As comic readers, now, though, Daredevil was just one of several comic book characters that Miller put his stamp on over the years, even returning to him more than once to continue expanding on the character for Marvel and making his footprint even bigger. Miller revealed that getting into the headspace for these characters was never a tough thing for him, noting that an “inner pain” within all of them was something he could relate to. He went on to call Superman, citing the man of steel’s inner pain as making it easy to latch onto him as a character
“I realized that, of all the characters I’d done who have this tremendous sense of loss, nobody could match (Superman),” Miller said. “He lost a planet; he lost a species. And he’s the one who’s really trying to make sense of things. So there’s always a connection that presents itself. Of course, with the characters that I make up myself, sometimes I don’t even know where they come from, but they’re clearly answering things within me.”

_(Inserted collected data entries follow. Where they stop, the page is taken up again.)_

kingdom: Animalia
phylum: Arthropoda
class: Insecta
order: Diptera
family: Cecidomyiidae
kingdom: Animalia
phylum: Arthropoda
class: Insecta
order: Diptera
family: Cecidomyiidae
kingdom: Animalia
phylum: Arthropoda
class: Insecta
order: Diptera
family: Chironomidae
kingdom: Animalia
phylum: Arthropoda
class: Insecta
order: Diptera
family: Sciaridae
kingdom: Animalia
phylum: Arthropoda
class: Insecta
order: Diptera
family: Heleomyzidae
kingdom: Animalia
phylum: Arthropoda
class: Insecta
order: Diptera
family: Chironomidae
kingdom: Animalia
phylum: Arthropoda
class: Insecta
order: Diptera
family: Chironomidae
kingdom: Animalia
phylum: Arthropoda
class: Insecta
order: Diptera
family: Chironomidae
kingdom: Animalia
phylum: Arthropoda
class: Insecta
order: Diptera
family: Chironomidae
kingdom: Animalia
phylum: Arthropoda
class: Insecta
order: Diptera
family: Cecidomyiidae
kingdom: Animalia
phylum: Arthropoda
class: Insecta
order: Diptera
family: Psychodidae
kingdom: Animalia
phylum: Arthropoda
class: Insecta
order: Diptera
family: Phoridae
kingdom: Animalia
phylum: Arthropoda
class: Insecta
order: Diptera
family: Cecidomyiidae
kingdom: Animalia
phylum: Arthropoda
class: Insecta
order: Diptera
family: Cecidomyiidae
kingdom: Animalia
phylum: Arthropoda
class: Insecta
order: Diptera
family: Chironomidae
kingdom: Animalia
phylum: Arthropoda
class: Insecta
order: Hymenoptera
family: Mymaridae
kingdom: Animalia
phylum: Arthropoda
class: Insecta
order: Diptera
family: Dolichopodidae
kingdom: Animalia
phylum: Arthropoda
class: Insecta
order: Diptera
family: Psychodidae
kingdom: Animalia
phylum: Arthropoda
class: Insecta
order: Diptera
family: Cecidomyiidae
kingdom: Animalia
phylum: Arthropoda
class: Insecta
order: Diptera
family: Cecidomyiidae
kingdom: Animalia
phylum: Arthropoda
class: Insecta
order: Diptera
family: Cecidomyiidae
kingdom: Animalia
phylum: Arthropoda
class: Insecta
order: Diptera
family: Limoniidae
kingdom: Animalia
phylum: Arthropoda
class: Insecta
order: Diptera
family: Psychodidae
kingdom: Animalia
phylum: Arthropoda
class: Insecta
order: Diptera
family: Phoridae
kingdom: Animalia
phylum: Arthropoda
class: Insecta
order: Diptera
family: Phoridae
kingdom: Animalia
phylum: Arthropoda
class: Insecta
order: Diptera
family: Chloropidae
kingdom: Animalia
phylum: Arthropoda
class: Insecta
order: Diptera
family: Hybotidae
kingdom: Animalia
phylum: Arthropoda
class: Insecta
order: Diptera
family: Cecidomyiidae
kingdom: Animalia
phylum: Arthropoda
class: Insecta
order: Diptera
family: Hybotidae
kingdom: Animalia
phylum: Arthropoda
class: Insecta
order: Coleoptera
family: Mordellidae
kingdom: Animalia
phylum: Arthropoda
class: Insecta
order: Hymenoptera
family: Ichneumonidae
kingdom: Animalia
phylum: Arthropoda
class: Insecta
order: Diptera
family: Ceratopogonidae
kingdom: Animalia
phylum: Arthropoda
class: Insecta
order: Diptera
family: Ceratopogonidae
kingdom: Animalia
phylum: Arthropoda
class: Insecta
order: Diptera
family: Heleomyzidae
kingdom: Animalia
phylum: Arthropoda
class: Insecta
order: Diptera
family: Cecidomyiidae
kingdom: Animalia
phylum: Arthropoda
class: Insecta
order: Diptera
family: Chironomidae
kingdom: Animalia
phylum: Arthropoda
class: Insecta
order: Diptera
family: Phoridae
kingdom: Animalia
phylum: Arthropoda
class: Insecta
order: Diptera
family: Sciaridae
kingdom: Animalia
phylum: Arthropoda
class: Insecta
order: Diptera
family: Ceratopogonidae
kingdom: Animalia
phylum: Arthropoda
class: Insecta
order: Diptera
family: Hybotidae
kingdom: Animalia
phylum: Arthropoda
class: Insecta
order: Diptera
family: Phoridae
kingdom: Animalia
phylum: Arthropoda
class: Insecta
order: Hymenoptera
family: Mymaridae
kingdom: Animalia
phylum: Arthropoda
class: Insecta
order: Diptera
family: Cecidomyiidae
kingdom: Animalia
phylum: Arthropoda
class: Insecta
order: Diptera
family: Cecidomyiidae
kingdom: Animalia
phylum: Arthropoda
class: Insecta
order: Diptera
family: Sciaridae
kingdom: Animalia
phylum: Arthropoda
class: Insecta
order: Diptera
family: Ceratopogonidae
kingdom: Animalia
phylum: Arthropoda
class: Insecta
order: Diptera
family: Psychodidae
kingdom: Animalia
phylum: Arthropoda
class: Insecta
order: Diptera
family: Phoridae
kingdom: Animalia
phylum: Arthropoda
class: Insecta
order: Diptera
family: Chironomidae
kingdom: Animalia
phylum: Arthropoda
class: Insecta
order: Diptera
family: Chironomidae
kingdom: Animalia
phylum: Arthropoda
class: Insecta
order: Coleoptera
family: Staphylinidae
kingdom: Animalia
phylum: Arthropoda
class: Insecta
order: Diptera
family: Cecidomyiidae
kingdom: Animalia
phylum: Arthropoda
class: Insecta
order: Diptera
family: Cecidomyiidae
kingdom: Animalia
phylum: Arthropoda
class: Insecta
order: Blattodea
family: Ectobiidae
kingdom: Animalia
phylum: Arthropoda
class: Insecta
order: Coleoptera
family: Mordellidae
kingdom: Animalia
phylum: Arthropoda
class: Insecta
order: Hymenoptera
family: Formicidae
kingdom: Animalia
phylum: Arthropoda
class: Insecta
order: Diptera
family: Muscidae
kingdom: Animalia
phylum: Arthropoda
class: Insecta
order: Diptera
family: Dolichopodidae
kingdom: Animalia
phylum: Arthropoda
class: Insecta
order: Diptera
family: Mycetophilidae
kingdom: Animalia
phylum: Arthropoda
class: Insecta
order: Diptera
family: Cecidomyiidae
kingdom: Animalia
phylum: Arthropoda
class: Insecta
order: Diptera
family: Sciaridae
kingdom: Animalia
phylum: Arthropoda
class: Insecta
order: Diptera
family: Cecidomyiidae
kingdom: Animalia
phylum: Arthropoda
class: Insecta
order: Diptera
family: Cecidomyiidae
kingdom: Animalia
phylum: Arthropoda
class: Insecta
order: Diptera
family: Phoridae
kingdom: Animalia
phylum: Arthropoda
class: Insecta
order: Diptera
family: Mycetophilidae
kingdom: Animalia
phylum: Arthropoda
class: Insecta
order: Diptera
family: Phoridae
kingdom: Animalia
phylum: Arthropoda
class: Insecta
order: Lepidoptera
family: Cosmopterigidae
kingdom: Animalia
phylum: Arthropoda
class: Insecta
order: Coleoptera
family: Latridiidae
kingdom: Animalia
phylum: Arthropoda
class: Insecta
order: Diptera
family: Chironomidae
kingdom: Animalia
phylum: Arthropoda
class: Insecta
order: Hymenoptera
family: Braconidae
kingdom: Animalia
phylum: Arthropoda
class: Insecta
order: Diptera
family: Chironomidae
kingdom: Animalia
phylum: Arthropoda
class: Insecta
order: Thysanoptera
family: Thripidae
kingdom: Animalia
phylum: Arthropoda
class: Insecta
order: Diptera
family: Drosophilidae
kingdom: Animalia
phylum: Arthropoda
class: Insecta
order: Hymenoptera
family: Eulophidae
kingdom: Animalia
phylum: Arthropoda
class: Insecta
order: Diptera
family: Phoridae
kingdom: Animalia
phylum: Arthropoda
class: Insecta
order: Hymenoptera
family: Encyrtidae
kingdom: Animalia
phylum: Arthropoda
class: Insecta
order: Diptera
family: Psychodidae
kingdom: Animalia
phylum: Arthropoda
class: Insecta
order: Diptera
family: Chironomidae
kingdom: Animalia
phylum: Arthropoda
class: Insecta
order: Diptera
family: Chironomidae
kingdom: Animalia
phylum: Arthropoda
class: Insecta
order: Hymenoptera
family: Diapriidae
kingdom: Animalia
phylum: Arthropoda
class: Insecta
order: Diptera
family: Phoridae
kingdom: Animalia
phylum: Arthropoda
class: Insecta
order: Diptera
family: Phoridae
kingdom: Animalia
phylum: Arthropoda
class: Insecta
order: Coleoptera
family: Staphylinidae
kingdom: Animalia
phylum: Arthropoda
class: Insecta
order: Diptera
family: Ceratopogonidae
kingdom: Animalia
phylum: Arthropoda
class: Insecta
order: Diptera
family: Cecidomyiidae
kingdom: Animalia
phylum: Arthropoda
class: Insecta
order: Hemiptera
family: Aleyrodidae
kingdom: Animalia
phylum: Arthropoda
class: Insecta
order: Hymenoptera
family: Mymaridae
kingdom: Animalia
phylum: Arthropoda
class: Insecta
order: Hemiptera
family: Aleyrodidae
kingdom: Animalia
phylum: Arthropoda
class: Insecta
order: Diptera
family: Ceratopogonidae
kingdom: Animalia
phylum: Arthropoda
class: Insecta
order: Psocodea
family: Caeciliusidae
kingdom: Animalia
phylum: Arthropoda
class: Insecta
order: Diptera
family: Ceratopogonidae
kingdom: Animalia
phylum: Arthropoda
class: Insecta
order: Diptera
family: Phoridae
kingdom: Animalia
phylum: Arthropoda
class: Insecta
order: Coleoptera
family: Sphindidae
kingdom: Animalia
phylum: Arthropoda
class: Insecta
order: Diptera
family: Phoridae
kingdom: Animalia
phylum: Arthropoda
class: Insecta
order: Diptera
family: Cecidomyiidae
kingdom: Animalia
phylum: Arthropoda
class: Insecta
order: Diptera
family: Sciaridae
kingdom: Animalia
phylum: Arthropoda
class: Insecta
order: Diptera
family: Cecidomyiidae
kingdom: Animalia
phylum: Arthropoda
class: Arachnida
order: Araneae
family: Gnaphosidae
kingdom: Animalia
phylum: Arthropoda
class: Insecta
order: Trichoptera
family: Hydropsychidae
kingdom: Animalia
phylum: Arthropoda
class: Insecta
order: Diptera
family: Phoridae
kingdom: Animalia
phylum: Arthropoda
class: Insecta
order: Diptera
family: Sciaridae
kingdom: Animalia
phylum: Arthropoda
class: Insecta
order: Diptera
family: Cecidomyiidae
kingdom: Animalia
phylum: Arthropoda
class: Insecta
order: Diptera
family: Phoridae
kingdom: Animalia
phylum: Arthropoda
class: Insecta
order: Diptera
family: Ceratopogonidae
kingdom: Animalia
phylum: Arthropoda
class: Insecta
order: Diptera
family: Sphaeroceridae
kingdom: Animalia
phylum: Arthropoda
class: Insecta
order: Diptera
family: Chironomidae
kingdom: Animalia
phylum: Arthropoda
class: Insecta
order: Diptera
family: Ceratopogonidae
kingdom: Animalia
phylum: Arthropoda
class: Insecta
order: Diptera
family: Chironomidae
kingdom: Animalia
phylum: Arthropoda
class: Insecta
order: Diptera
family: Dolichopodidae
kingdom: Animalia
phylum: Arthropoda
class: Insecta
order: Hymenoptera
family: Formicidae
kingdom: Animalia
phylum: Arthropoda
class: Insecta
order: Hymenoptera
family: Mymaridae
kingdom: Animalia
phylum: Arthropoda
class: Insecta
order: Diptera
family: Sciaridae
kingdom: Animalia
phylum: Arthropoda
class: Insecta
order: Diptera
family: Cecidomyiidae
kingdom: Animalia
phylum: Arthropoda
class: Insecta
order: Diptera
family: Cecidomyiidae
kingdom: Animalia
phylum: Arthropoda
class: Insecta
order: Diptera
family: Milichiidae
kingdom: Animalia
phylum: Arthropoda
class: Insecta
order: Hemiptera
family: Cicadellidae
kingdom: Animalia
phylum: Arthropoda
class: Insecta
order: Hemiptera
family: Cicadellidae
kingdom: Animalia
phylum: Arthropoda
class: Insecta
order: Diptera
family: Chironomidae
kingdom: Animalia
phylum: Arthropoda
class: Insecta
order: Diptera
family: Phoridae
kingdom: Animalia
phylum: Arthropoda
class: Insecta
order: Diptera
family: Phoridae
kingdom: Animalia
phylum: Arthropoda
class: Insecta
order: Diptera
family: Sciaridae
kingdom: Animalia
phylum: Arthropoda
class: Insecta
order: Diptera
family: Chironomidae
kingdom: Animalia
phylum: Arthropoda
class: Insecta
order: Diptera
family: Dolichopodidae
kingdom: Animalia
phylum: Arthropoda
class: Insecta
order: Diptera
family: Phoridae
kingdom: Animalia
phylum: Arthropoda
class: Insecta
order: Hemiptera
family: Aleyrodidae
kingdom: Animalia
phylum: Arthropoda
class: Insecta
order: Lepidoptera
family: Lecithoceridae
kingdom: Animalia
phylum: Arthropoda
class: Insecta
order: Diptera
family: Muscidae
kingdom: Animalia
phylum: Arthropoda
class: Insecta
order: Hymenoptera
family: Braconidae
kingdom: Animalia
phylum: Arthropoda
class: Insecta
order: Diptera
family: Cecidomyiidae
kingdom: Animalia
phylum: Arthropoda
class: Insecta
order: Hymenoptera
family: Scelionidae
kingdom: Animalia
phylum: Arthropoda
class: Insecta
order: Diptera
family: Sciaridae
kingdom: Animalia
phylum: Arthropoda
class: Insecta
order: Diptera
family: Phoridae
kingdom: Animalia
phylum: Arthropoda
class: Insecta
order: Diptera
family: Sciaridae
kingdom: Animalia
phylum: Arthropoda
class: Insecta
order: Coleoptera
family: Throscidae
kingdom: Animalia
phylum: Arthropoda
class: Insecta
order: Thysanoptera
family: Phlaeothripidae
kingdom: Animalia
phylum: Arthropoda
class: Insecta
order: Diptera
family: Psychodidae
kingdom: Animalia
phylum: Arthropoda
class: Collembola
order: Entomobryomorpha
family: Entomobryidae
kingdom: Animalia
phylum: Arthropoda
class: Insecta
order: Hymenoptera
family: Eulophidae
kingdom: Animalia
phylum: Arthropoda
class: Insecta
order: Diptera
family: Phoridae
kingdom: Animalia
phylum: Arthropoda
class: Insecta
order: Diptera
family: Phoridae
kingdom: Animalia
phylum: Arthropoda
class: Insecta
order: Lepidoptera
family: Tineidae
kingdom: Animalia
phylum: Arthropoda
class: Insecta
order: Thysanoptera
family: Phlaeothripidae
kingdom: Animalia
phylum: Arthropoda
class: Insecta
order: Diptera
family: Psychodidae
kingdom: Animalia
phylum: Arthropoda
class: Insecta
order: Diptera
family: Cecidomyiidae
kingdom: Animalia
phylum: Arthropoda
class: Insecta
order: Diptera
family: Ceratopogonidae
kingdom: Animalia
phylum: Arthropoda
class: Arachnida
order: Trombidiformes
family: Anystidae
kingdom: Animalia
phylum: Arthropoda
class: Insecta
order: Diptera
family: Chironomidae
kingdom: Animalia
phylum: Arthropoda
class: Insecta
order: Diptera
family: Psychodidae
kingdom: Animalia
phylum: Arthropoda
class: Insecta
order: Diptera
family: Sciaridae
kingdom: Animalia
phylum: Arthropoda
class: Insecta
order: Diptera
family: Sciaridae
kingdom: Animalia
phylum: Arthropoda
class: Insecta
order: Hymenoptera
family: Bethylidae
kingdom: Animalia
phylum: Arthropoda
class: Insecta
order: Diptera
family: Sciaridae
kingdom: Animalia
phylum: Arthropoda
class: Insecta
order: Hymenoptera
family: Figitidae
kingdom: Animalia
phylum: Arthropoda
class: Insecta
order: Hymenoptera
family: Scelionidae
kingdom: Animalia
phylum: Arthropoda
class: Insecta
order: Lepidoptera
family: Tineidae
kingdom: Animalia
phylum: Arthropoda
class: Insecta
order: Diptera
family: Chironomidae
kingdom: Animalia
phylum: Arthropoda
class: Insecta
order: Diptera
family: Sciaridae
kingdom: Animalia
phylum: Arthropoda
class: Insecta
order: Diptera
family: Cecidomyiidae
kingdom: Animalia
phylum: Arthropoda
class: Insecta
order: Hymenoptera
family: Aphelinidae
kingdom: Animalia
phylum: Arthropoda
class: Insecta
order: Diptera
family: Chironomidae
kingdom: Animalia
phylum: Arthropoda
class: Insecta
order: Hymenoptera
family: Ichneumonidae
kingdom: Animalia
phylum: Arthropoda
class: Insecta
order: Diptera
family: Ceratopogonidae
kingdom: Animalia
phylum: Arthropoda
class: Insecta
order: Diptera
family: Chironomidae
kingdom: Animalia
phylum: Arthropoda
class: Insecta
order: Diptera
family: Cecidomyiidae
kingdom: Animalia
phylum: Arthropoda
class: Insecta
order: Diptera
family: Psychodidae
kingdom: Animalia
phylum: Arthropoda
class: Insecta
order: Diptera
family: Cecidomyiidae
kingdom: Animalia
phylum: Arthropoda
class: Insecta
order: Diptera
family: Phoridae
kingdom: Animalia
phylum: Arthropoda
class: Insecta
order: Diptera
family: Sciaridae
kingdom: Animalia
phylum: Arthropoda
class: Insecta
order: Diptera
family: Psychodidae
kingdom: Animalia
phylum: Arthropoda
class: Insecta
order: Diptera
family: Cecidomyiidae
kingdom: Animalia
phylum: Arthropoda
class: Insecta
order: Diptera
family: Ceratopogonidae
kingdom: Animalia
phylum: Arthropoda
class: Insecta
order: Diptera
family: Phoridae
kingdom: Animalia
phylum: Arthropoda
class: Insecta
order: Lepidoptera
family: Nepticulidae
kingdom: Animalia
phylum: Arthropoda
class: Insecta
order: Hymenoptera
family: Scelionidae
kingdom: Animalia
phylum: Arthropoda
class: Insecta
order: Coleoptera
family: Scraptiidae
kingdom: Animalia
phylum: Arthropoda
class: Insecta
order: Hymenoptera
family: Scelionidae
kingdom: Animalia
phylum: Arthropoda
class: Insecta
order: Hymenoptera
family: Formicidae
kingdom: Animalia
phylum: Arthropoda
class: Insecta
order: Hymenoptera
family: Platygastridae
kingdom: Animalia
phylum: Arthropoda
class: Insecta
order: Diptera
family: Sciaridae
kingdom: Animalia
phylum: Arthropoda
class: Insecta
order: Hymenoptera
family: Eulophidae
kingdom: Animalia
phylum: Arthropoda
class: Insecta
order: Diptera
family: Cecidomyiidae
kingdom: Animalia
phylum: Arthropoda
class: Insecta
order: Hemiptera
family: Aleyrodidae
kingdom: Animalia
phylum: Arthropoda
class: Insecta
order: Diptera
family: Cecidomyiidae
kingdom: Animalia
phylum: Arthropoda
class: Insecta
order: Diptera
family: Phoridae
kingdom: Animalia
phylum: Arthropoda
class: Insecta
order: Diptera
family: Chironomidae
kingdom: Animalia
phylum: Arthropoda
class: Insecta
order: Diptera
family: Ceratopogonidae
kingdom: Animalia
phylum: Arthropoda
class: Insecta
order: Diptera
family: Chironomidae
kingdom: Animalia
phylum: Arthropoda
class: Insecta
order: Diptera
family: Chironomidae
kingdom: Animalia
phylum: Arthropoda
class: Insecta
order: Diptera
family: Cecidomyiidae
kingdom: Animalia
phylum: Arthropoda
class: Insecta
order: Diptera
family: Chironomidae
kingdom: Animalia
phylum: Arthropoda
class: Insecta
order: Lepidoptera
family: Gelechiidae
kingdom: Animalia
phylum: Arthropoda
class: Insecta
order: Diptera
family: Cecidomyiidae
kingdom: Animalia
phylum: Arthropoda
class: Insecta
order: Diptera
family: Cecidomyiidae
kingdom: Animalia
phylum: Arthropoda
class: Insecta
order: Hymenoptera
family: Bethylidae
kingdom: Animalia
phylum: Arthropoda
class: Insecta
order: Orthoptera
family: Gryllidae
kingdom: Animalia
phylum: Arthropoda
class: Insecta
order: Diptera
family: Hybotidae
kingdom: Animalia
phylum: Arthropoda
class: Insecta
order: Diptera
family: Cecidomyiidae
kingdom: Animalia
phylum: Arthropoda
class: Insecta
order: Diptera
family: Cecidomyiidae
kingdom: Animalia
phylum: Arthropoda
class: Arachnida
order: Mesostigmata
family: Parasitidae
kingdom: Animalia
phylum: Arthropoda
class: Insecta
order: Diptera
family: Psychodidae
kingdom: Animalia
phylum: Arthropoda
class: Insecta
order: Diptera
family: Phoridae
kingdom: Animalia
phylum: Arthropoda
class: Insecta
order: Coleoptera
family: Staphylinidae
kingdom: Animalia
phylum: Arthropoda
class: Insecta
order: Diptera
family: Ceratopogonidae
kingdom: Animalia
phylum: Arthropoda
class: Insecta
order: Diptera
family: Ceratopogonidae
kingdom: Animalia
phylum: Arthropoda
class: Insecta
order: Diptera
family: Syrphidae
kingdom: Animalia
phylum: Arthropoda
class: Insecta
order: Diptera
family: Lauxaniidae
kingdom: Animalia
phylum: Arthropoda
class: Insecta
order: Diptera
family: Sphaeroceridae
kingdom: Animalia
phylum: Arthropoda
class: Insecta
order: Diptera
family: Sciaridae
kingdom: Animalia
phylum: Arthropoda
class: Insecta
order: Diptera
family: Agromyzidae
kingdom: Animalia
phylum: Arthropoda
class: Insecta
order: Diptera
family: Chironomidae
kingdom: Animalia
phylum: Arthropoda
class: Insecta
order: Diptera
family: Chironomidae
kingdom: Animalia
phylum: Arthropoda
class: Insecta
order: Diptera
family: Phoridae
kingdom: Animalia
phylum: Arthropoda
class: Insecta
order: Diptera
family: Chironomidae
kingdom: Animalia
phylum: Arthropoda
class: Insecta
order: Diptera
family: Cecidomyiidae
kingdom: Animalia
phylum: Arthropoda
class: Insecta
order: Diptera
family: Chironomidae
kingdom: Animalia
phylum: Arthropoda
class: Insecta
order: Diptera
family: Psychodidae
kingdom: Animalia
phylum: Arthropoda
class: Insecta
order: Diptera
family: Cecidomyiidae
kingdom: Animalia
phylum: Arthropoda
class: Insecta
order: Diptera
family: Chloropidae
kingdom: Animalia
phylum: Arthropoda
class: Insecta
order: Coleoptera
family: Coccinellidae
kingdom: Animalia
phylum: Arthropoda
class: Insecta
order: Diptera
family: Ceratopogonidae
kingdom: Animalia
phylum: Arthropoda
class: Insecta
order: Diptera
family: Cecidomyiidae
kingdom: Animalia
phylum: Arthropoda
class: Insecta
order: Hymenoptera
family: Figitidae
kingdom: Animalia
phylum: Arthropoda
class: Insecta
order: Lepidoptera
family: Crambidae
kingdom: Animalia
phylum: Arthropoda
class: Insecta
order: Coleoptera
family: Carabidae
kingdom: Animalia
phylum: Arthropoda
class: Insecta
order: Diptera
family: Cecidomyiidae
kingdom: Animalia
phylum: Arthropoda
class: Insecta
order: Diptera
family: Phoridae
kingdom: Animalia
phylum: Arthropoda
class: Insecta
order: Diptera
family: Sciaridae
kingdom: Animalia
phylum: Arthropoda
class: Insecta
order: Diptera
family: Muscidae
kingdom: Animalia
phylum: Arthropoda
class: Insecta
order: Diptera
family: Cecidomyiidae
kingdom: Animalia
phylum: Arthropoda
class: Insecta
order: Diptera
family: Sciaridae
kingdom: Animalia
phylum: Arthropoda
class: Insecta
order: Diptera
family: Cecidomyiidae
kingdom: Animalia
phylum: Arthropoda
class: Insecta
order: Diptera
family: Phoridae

Among those original characters created by Miller, as fans know, is Elektra, Daredevil’s on-again, off-again love interest who came from a specific place for Miller.
“I wanted Daredevil to have a figure in his life that was almost like a doppelganger of him, a character who is a mirror image, but an opposite at the same time. And so I pulled upon the Greek mythology to extract the character of Elektra and made her an old girlfriend, and one thing led to another.”
The rest, as they say, is history.
Miller’s book, Push the Wall: My Life, Writing, Drawing, and the Art of Storytelling, is now available.